New modular manufacturing process for latex rubber gloves on course for net zero
26/11/2021
In 2019 the average medical gloves used in England every month was 150 million. During the height of the pandemic (Feb 2020 – August 2021), this figure rose to 500 million. To put it into context, that’s an entire football pitch packed 1.6m high with used gloves…. every single month in England alone. When we look at the world, this totals around 70 billion gloves per month.
Last year, we shared how research led by Cranfield’s Professor Krzysztof Koziol, in partnership with Malaysian medical glove manufacturer, Meditech Gloves, was paving the way for a sustainable future for the degradable glove industry, as well as supporting the response to the COVID-19 pandemic. (Read the article here).
Traditional methods of bulk dipping to produce rubber gloves at scale have not been changed for decades and they may not be considered sustainable, causing huge concern against the backdrop of global net zero ambitions.
Existing factories are optimised for mass production and focusing on synthetic rubber, using heavy petrochemical sources, generating a considerable amount of waste, and releasing CO2 into the atmosphere. Due to a centralised production, another challenge is the CO2 emission coming from extensive global shipment of the final product.
If you consider a box of synthetic gloves, every single element, including the raw rubber material, is man-made, and with it, comes the associated carbon footprint. In comparison, natural rubber, produced by the rubber tree, mostly cultivated in South East Asia, is fed by the CO2 in the atmosphere, the energy from the sun and water from the ground. In this approach we can balance the carbon emissions in each of the manufacturing processes to achieve a truly sustainable operation in partnership with the natural environment.
Professor Koziol and his research team, including PHD student, Eva Pelaez Alvarez, are now building on their work, looking at new manufacturing approaches for natural latex rubber gloves as well as promoting alternative sources for natural rubber. No-one else in the world right now is doing this. Cranfield is leading the way, and this is just the start.
New modular manufacturing method
Large scale production of rubber gloves is currently accomplished by the dipping method, where moulds that mimic the shape of hands (formers) are submerged into a liquid compounded latex, creating a film that is later vulcanised.
A significant discovery for the industry, the Cranfield team has now created a new 3D printing process for making rubber structures from latex. 3D printing is a technology that is increasingly being used at scale by large industry. It is a process of joining materials layer upon layer to make parts. Among its advantages is customisation, reduction of waste and the possibility of creating complex layered structures. However, the use of elastomers in 3D printing is still quite limited, especially for the creation of thin elastomeric film structures such as gloves. Moreover, little progress has been made in the use of natural rubber latex for 3D printing.
In order to transfer the process on a scale production, a novel in-house 3D printer has been developed by Cranfield, paving the way for the future manufacturing of gloves to create low cost, sustainable, raw material saving and customised latex gloves.
Concept diagram of the new Cranfield 3D printing technology versus the traditional glove manufacturing method
This is a new modular method of manufacturing rubber gloves, representing a future for decentralised portable and energy efficient factories. Furthermore, these can be deployed closer to the end user (eg. medical facilities) to avoid extensive transportation and related CO2 footprint.
The novel Cranfield technology delivers ten times the production capacity of traditional methods. The same factory can be ten times smaller, offering immediate energy savings in production; less space, less concrete and heating required, improving the resilience and flexibility of the entire supply chain.

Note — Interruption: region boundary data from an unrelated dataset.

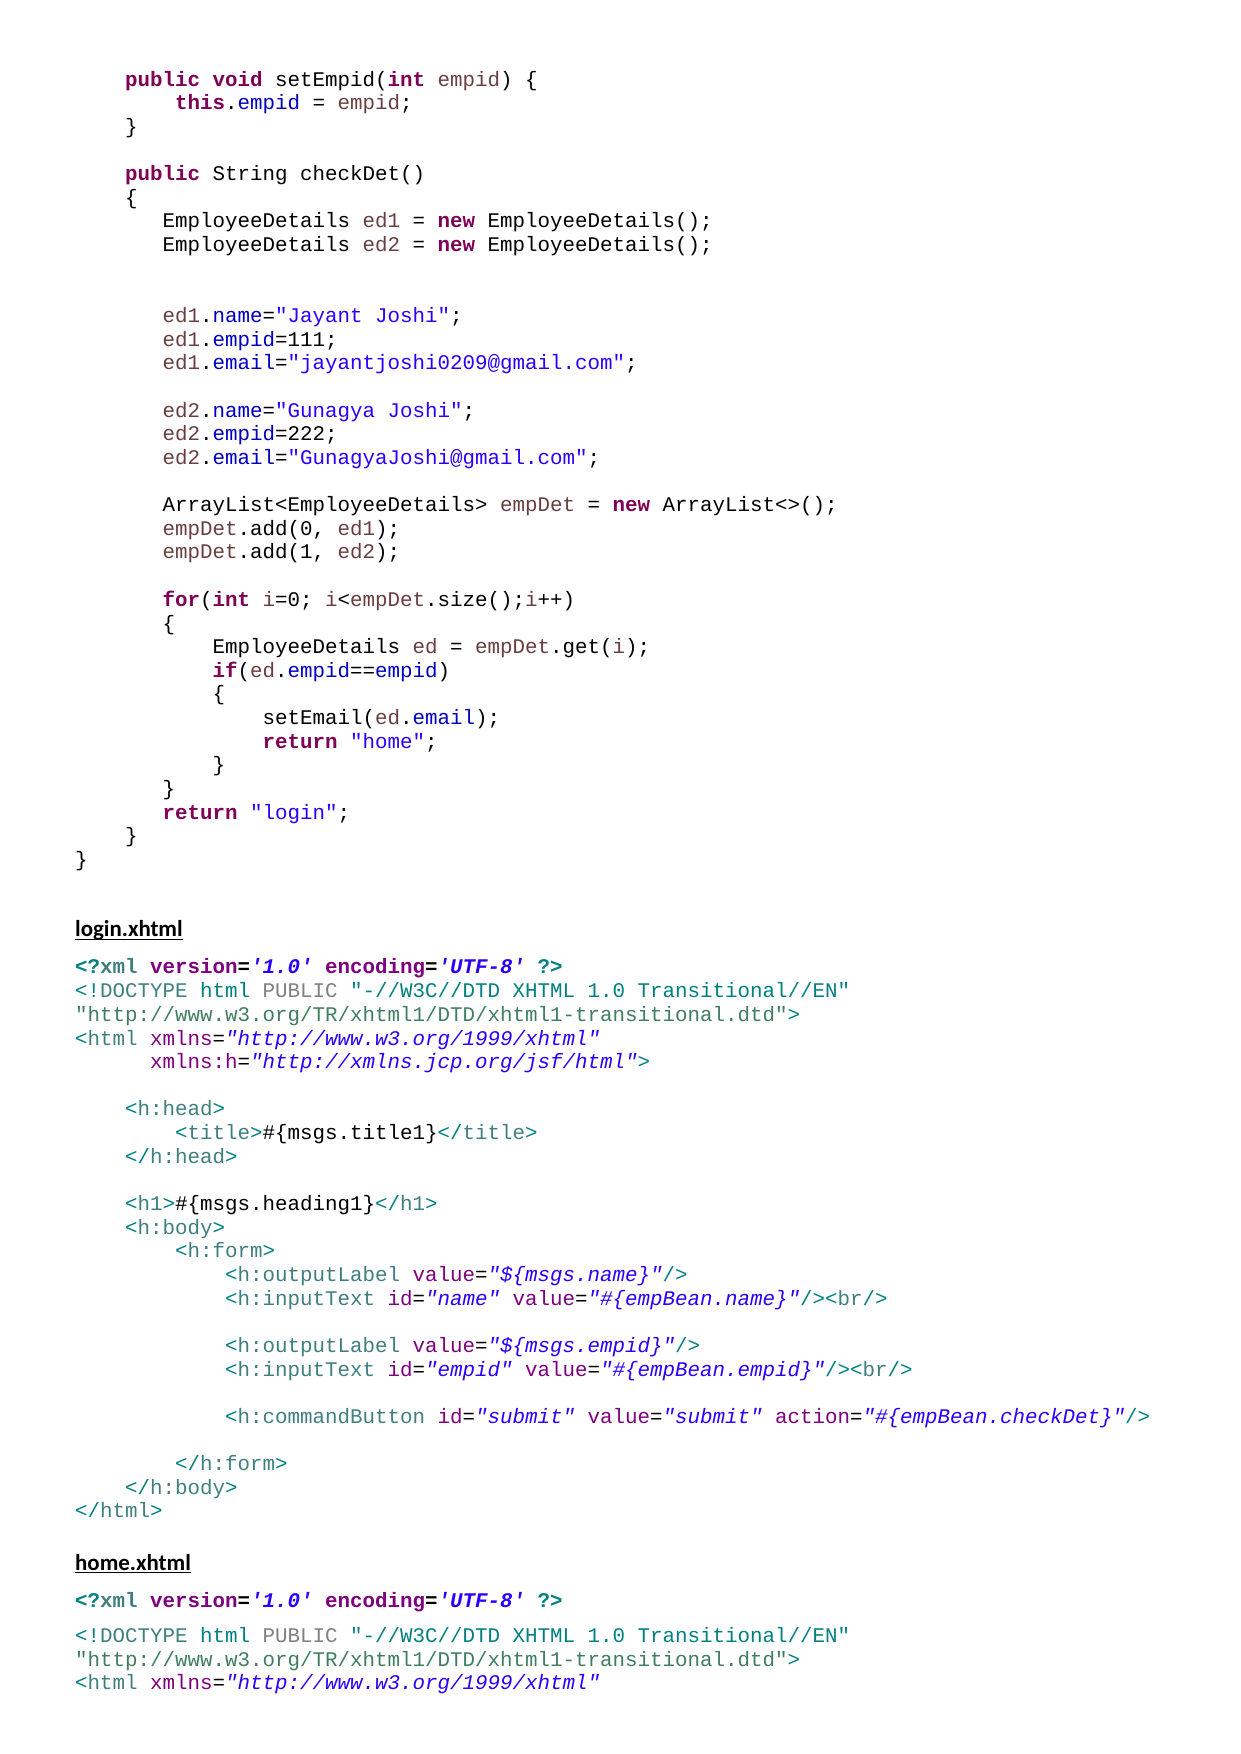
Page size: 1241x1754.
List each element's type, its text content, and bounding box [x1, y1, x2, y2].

text <h:head> [75, 1098, 1195, 1122]
text } [75, 849, 1195, 873]
text <h1>#{msgs.heading1}</h1> [75, 1193, 1195, 1217]
text ed1.email="jayantjoshi0209@gmail.com"; [75, 352, 1195, 376]
text <h:form> [75, 1240, 1195, 1264]
text <title>#{msgs.title1}</title> [75, 1122, 1195, 1146]
text this.empid = empid; [75, 92, 1195, 116]
text EmployeeDetails ed = empDet.get(i); [75, 636, 1195, 660]
text </h:body> [75, 1477, 1195, 1500]
text </html> [75, 1500, 1195, 1524]
text if(ed.empid==empid) [75, 660, 1195, 683]
text <h:inputText id="name" value="#{empBean.name}"/><br/> [75, 1288, 1195, 1311]
text <h:outputLabel value="${msgs.empid}"/> [75, 1335, 1195, 1358]
text } [75, 116, 1195, 139]
text ed2.name="Gunagya Joshi"; [75, 400, 1195, 423]
text <h:outputLabel value="${msgs.name}"/> [75, 1264, 1195, 1288]
text ed1.name="Jayant Joshi"; [75, 305, 1195, 329]
text </h:form> [75, 1453, 1195, 1477]
text return "login"; [75, 802, 1195, 825]
text </h:head> [75, 1146, 1195, 1169]
text home.xhtml [75, 1548, 1195, 1576]
text setEmail(ed.email); [75, 707, 1195, 731]
text return "home"; [75, 731, 1195, 754]
text for(int i=0; i<empDet.size();i++) [75, 589, 1195, 612]
text ed2.email="GunagyaJoshi@gmail.com"; [75, 447, 1195, 471]
text login.xhtml [75, 914, 1195, 943]
text { [75, 683, 1195, 707]
text ed2.empid=222; [75, 423, 1195, 447]
text <html xmlns="http://www.w3.org/1999/xhtml" [75, 1672, 1195, 1696]
text xmlns:h="http://xmlns.jcp.org/jsf/html"> [75, 1051, 1195, 1075]
text <!DOCTYPE html PUBLIC "-//W3C//DTD XHTML 1.0 Transitional//EN" "http://www.w3.org/TR/xhtml1/DTD/xhtml1-transitional.dtd"> [75, 980, 1195, 1027]
text <h:inputText id="empid" value="#{empBean.empid}"/><br/> [75, 1358, 1195, 1382]
text { [75, 187, 1195, 211]
text } [75, 754, 1195, 778]
text ed1.empid=111; [75, 329, 1195, 352]
text <!DOCTYPE html PUBLIC "-//W3C//DTD XHTML 1.0 Transitional//EN" "http://www.w3.org/TR/xhtml1/DTD/xhtml1-transitional.dtd"> [75, 1625, 1195, 1672]
text <?xml version='1.0' encoding='UTF-8' ?> [75, 1590, 1195, 1613]
text EmployeeDetails ed1 = new EmployeeDetails(); [75, 211, 1195, 234]
text empDet.add(1, ed2); [75, 542, 1195, 565]
text public void setEmpid(int empid) { [75, 69, 1195, 92]
text } [75, 778, 1195, 802]
text public String checkDet() [75, 163, 1195, 187]
text <h:commandButton id="submit" value="submit" action="#{empBean.checkDet}"/> [75, 1406, 1195, 1429]
text <h:body> [75, 1217, 1195, 1240]
text <?xml version='1.0' encoding='UTF-8' ?> [75, 957, 1195, 980]
text { [75, 612, 1195, 636]
text } [75, 825, 1195, 849]
text ArrayList<EmployeeDetails> empDet = new ArrayList<>(); [75, 494, 1195, 518]
text empDet.add(0, ed1); [75, 518, 1195, 542]
text EmployeeDetails ed2 = new EmployeeDetails(); [75, 234, 1195, 258]
text <html xmlns="http://www.w3.org/1999/xhtml" [75, 1027, 1195, 1051]
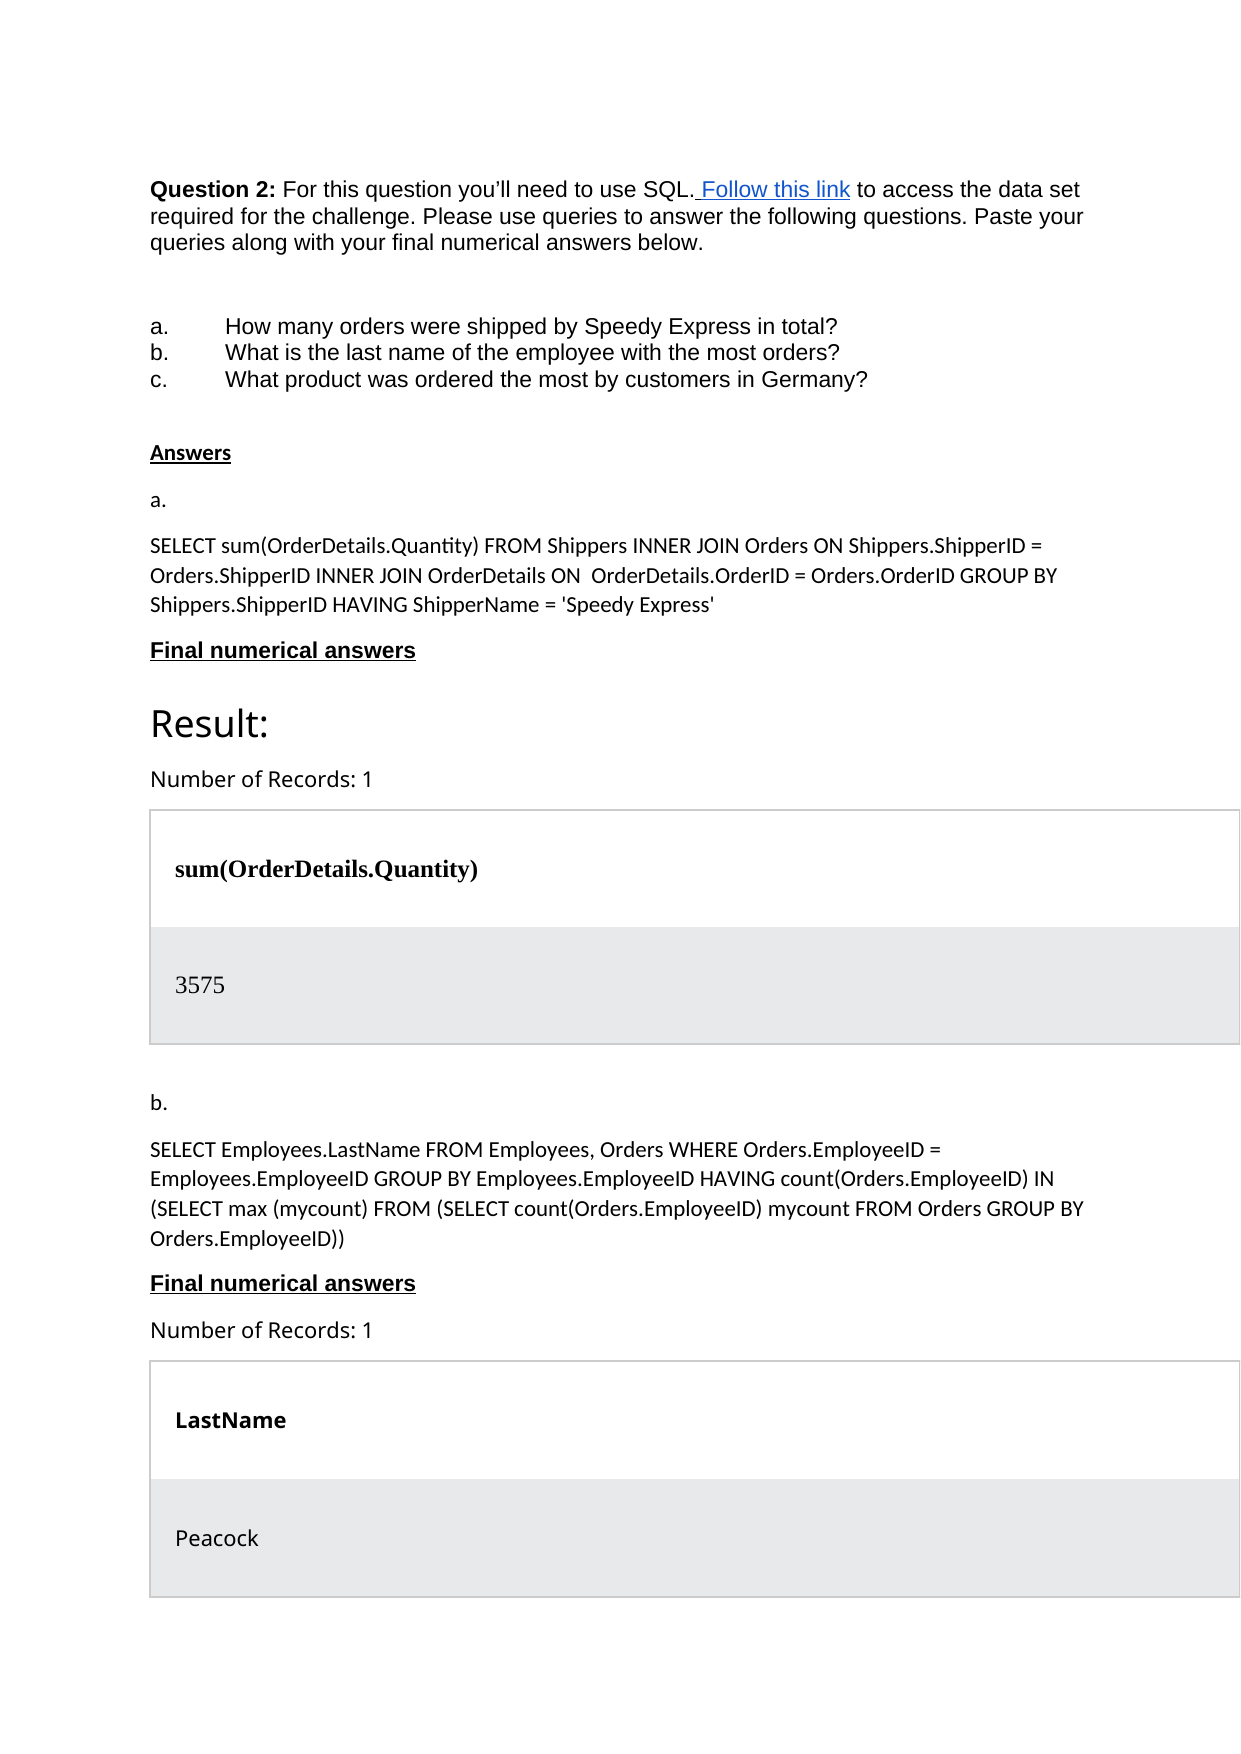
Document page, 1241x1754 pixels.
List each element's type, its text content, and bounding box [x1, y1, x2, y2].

text a. [150, 485, 1090, 513]
text Question 2: For this question you’ll need to use SQL. Follow this link to access the data set required for the challenge. Please use queries to answer the following questions. Paste your queries along with your final numerical answers below. [150, 176, 1090, 255]
text SELECT sum(OrderDetails.Quantity) FROM Shippers INNER JOIN Orders ON Shippers.ShipperID = Orders.ShipperID INNER JOIN OrderDetails ON OrderDetails.OrderID = Orders.OrderID GROUP BY Shippers.ShipperID HAVING ShipperName = 'Speedy Express' [150, 531, 1090, 618]
list What is the last name of the employee with the most orders? [150, 339, 1090, 366]
table_header LastName [151, 1362, 1239, 1479]
text Number of Records: 1 [150, 764, 1090, 793]
text Final numerical answers [150, 637, 1090, 663]
table_cell 3575 [151, 927, 1239, 1043]
subtitle Result: [150, 697, 1090, 748]
table_header sum(OrderDetails.Quantity) [151, 811, 1239, 927]
text SELECT Employees.LastName FROM Employees, Orders WHERE Orders.EmployeeID = Employees.EmployeeID GROUP BY Employees.EmployeeID HAVING count(Orders.EmployeeID) IN (SELECT max (mycount) FROM (SELECT count(Orders.EmployeeID) mycount FROM Orders GROUP BY Orders.EmployeeID)) [150, 1135, 1090, 1252]
table_cell Peacock [151, 1479, 1239, 1596]
text Answers [150, 438, 1090, 466]
text Number of Records: 1 [150, 1315, 1090, 1344]
list How many orders were shipped by Speedy Express in total? [150, 313, 1090, 339]
list What product was ordered the most by customers in Germany? [150, 366, 1090, 392]
text b. [150, 1088, 1090, 1116]
text Final numerical answers [150, 1270, 1090, 1296]
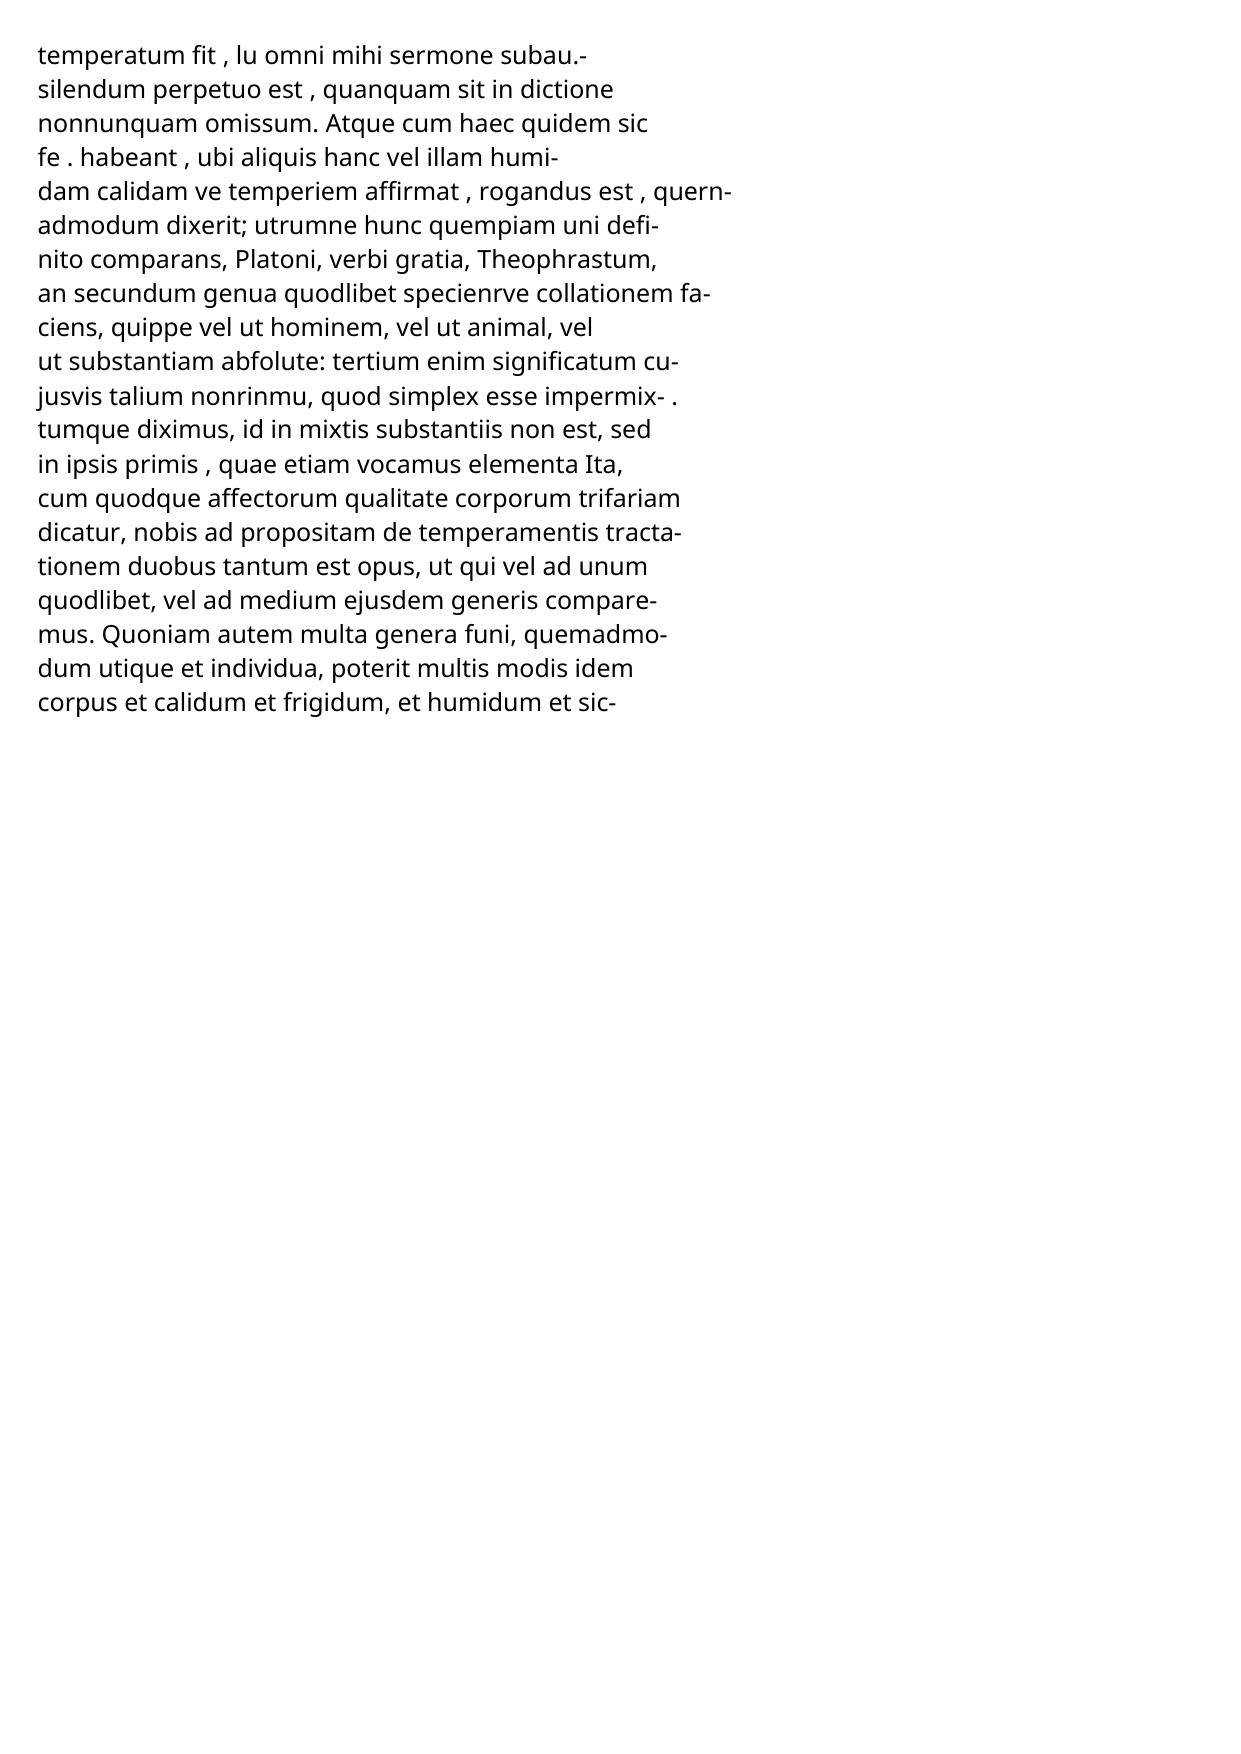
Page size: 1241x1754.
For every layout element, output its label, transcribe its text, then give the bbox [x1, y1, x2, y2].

Alternatives natural sources
The natural latex used to produce the gloves is derived from the rubber tree, a plant only grown in a tropical climate. There is an ambition to source and grow natural alternatives for latex closer to the end users. With no commercially viable native sources in the USA or Europe, there are inevitable carbon emissions associated with transportation of the rubber to our shores. However, by researching how to scale up and extract latex efficiently from the local plants in Europe, the industry will open up decentralised production opportunities of gloves. This would not only transform the glove market’s sustainability but have positive effects for other major industries as well, including the rubber tyre industry.
Better than Net ZERO?
The carbon capture is a major part of the natural latex production. If possible we should aim to use this material as a feedstock for any suitable rubber production processes. This could significantly transform the rubber industry. If reduction of the synthetic latex production in favour of natural rubber was possible, the rubber products will have an immediate positive effect on carbon output. Even if we are not quite at the stage of developing an alternative source of natural latex, and we continue to use tankers packed full of natural latex, produced from CO2 in the atmosphere, we can achieve net zero. The potential to produce natural latex locally from alternative sources is the next step. Improving the rubber gloves manufacturing process, will have a further impact on the reduction of CO2 mission. The Cranfield technology is an example of how this could be done in the future.
The holy grail would be to achieve sustainable manufacturing production, together with producing the natural latex closer to the end users – and this would make natural latex rubber gloves production ‘EVEN Better than Net ZERO’. And that breakthrough would be a game changer, transforming the entire rubber industry and with it, starting to win the race to net zero carbon.